Central Database for Grant Proposals Needed: Research Shows

Staff Reporter
First Posted: Jan 30, 2013 11:22 PM EST

Funding agencies may be paying out duplicate grants, according to new study.

Analysis done by the Virginia Bioinformatics Institute at Virginia Tech shows that millions of dollars in funding may be used inappropriately.

Using special software, the investigators compared more than 630,000 grant and contract summaries submitted to five of the largest U.S. funding agencies since 1985. They then manually reviewed projects with the highest similarity scores.

According to the findings, published in the Comment section of the current issue of the journal Nature, nearly $70 million may have been spent on projects for which a portion of the research was already being funded.

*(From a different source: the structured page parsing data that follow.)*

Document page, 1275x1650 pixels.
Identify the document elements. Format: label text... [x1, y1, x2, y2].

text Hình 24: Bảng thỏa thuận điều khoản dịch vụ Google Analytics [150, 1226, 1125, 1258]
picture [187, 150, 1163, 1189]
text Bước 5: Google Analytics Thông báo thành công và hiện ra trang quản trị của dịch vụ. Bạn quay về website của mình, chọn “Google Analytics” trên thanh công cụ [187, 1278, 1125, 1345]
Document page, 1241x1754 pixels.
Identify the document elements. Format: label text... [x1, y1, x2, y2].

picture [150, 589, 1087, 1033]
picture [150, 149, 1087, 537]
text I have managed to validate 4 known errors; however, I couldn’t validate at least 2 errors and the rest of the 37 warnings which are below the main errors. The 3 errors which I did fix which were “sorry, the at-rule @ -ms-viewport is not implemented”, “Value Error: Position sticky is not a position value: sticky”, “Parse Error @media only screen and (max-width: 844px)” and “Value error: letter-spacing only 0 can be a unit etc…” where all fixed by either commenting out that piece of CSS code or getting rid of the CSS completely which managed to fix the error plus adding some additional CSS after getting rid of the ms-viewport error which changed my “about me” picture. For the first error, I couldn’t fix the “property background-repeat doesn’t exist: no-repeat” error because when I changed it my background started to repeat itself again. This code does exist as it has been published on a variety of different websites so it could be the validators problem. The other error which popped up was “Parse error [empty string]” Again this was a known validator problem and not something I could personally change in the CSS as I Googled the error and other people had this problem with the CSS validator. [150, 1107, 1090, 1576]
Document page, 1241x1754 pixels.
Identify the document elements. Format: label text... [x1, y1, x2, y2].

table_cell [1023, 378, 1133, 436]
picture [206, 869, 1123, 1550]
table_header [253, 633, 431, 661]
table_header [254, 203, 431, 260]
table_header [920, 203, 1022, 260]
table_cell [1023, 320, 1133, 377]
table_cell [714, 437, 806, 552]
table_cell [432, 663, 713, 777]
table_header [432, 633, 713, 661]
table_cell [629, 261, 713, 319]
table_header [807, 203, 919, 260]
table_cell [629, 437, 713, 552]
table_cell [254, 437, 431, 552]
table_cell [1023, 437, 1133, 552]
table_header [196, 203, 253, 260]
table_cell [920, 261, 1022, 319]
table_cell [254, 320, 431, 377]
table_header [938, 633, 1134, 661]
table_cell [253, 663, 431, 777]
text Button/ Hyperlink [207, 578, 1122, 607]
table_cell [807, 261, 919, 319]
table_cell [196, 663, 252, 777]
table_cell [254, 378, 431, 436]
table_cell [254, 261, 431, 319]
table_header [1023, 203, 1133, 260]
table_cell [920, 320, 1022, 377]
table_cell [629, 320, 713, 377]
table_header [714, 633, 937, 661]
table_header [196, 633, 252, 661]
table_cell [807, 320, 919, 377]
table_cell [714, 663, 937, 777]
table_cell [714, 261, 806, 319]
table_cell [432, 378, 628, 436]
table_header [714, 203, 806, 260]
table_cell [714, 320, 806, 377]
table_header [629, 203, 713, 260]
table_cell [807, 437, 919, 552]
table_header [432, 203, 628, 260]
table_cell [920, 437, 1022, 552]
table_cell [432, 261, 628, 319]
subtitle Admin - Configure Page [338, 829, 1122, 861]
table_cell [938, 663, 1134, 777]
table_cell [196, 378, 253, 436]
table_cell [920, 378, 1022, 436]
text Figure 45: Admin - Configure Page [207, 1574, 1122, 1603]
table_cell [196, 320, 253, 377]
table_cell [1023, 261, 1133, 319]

To estimate the extent of double-funding, Garner and his team, including programmer Lauren McIver, systematically compared 858,717 funded grant and contract summaries using text-similarity (text mining) software followed up by manual review. 

Although the researchers could not definitively determine whether the similar grants were true duplicates-this would require access to the full grant files, which were not publicly available-they found strong evidence that tens of millions of dollars may have been spent on grants where at least a portion was already being funded. In the most recent five years (2007-2011), they identified 39 similar grant pairs involving more than $20 million. 

"A central database for all grant proposals would be an excellent first step," Garner concluded.

However, they added, "some of the potential duplicate grants we discovered with our software may have already been identified by the relevant agencies, which may have adjusted the award amount accordingly without updating summaries."